WHAT YOU HAVE TO DO:
A single number is required: the count of lines in the following entries that include the word "when".

SUPPLIED DATA:
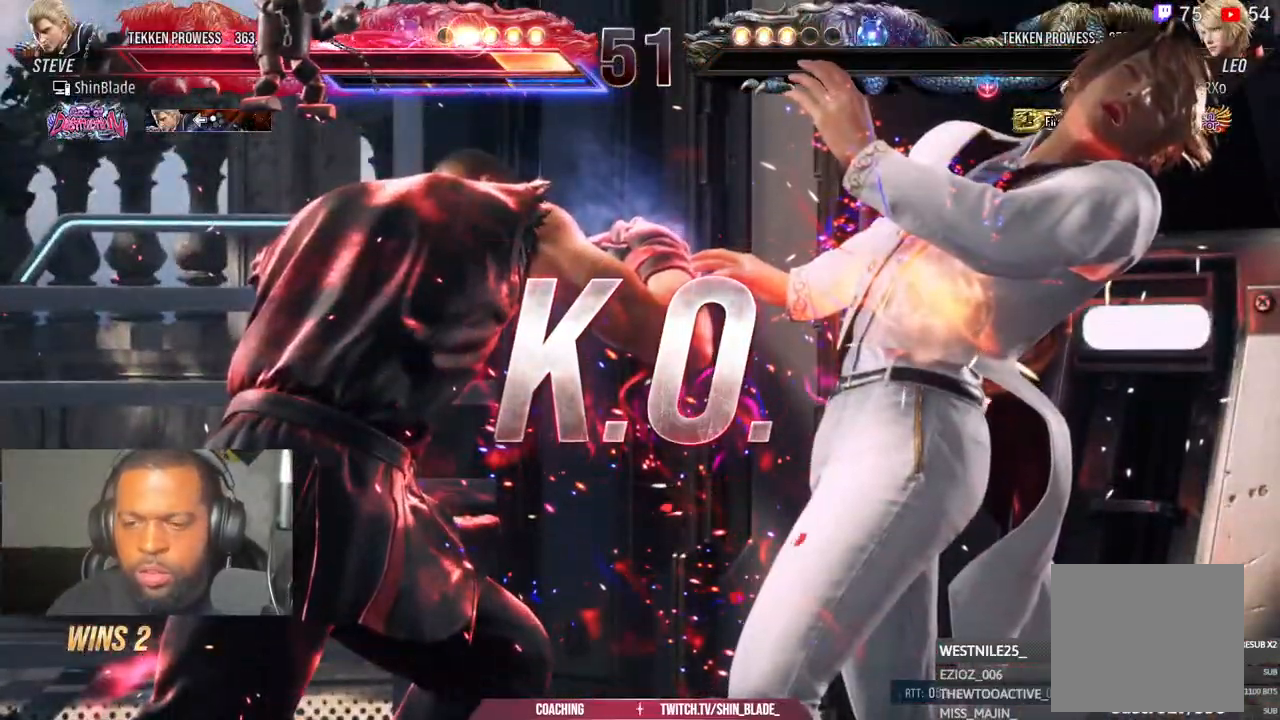
Gameplay with a controller (PlayStation layout); each line is a JSON object with the inputs held at the frame after it. "events" lists button and stick changes between this image and that frame as [ms after this image, input, new state], when the widget could be followed in between.
{"buttons": [], "left_stick": "center", "right_stick": "center", "events": []}
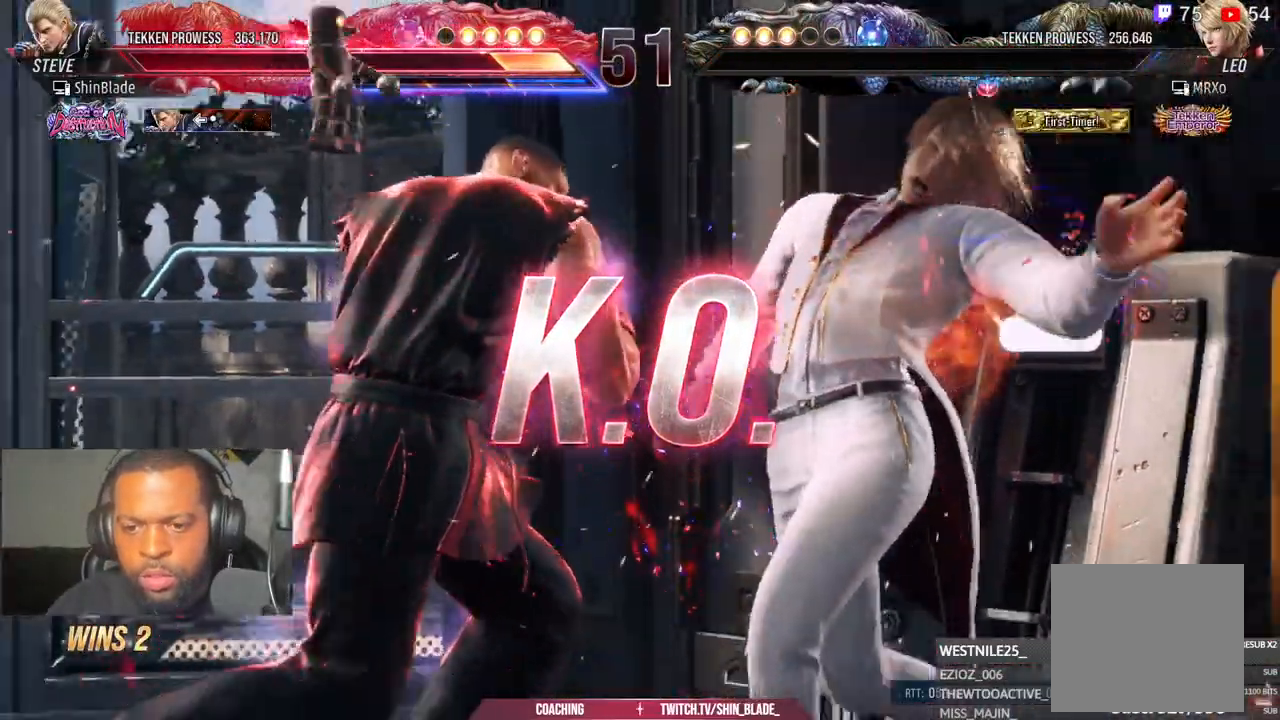
{"buttons": ["CROSS", "CIRCLE", "DPAD_RIGHT"], "left_stick": "center", "right_stick": "center"}
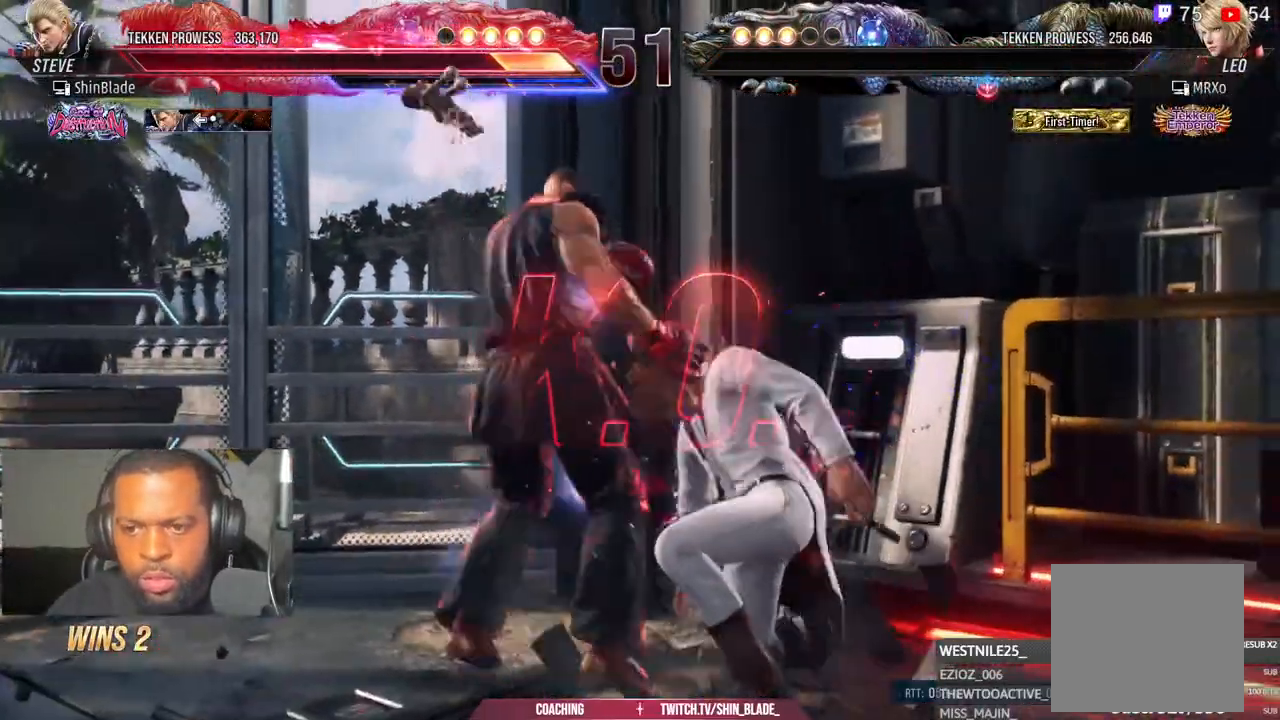
{"buttons": [], "left_stick": "center", "right_stick": "center", "events": [[17, "DPAD_RIGHT", "up"], [33, "CROSS", "up"], [50, "CIRCLE", "up"]]}
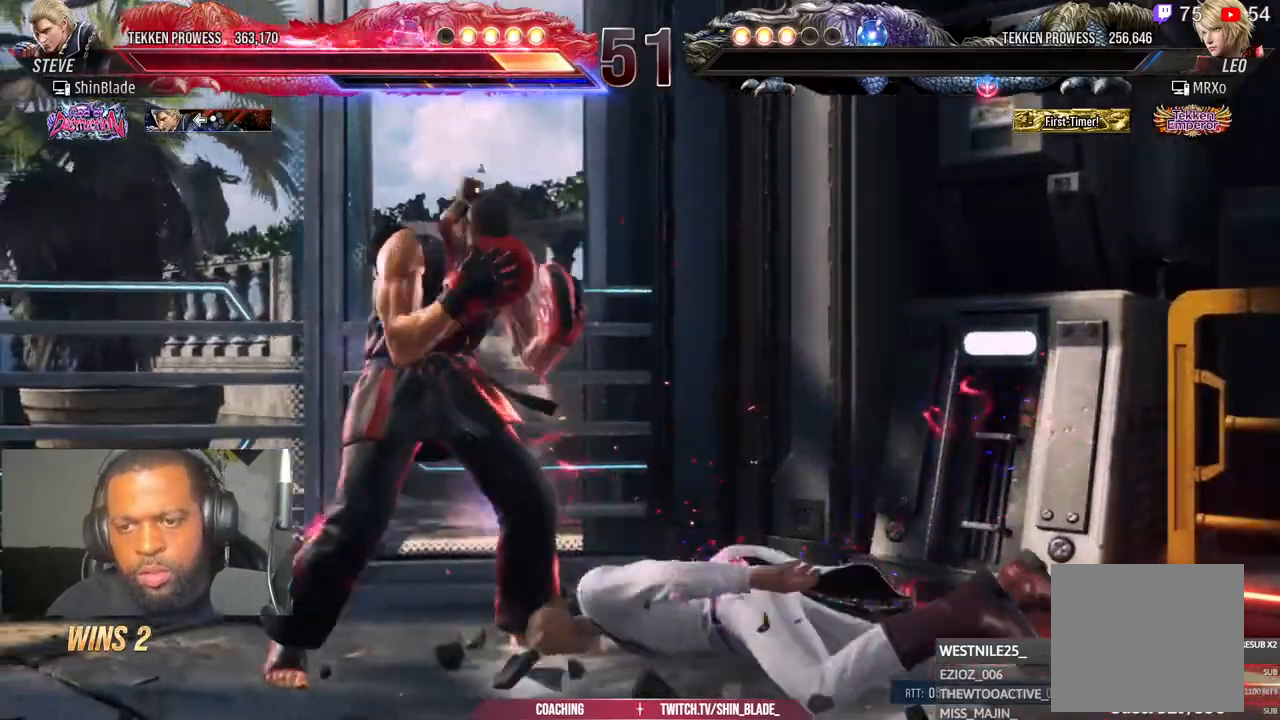
{"buttons": [], "left_stick": "center", "right_stick": "center", "events": []}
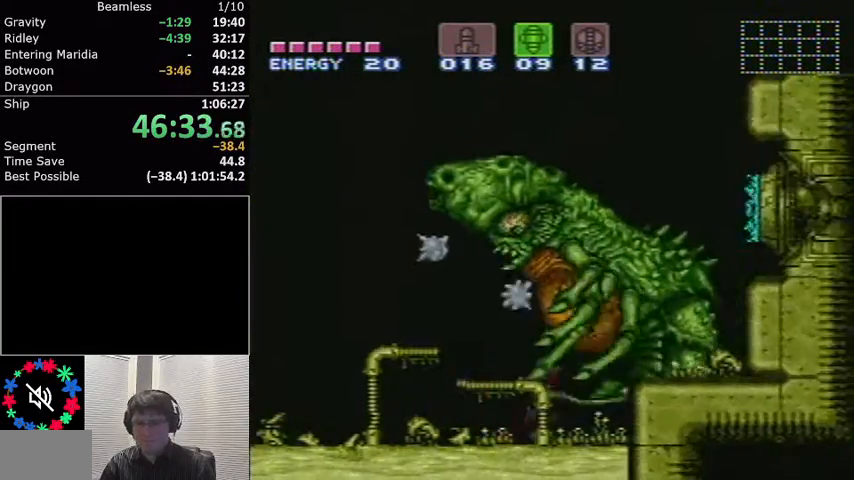
Gameplay with a controller (Nintendo layout); each line is a JSON object with the inputs held at the frame after it. "events" lists button and stick changes between this image and that frame as [ms after this image, input, new state], when the widget could be followed in between. Not read: L3 R3.
{"buttons": ["X", "R1"], "events": [[34, "L1", "down"], [67, "DPAD_LEFT", "down"], [67, "L1", "up"], [200, "DPAD_LEFT", "up"], [200, "R1", "down"], [301, "DPAD_LEFT", "down"], [401, "X", "down"], [467, "DPAD_LEFT", "up"]]}
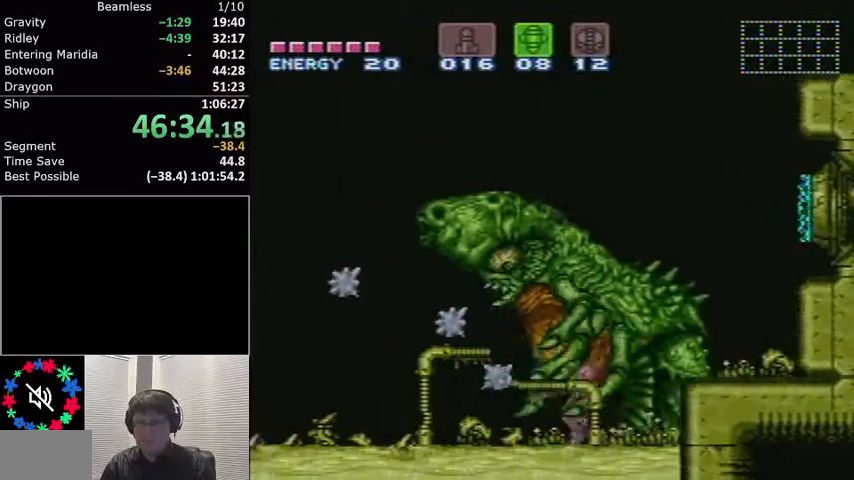
{"buttons": ["R1", "DPAD_LEFT"], "events": [[33, "X", "up"], [167, "DPAD_LEFT", "down"], [233, "X", "down"], [367, "X", "up"]]}
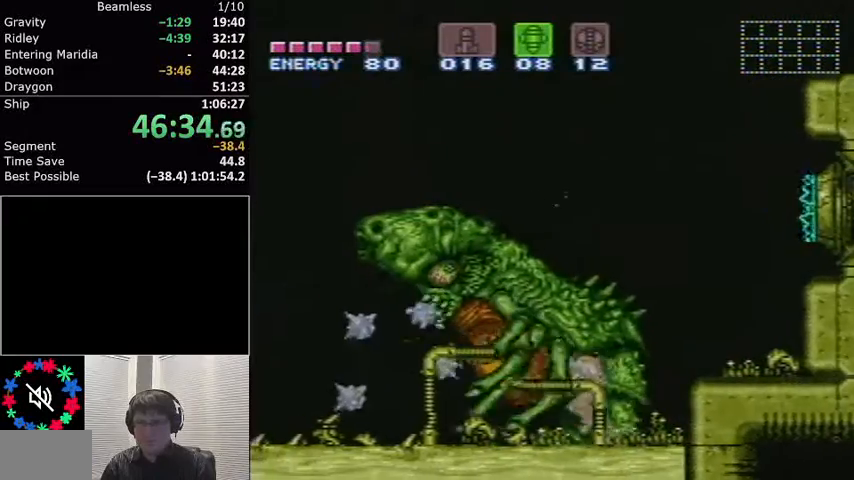
{"buttons": ["L1", "DPAD_RIGHT"], "events": [[167, "X", "down"], [267, "DPAD_LEFT", "up"], [267, "X", "up"], [301, "R1", "up"], [334, "DPAD_RIGHT", "down"], [367, "L1", "down"]]}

EXERCISE RESULT:
2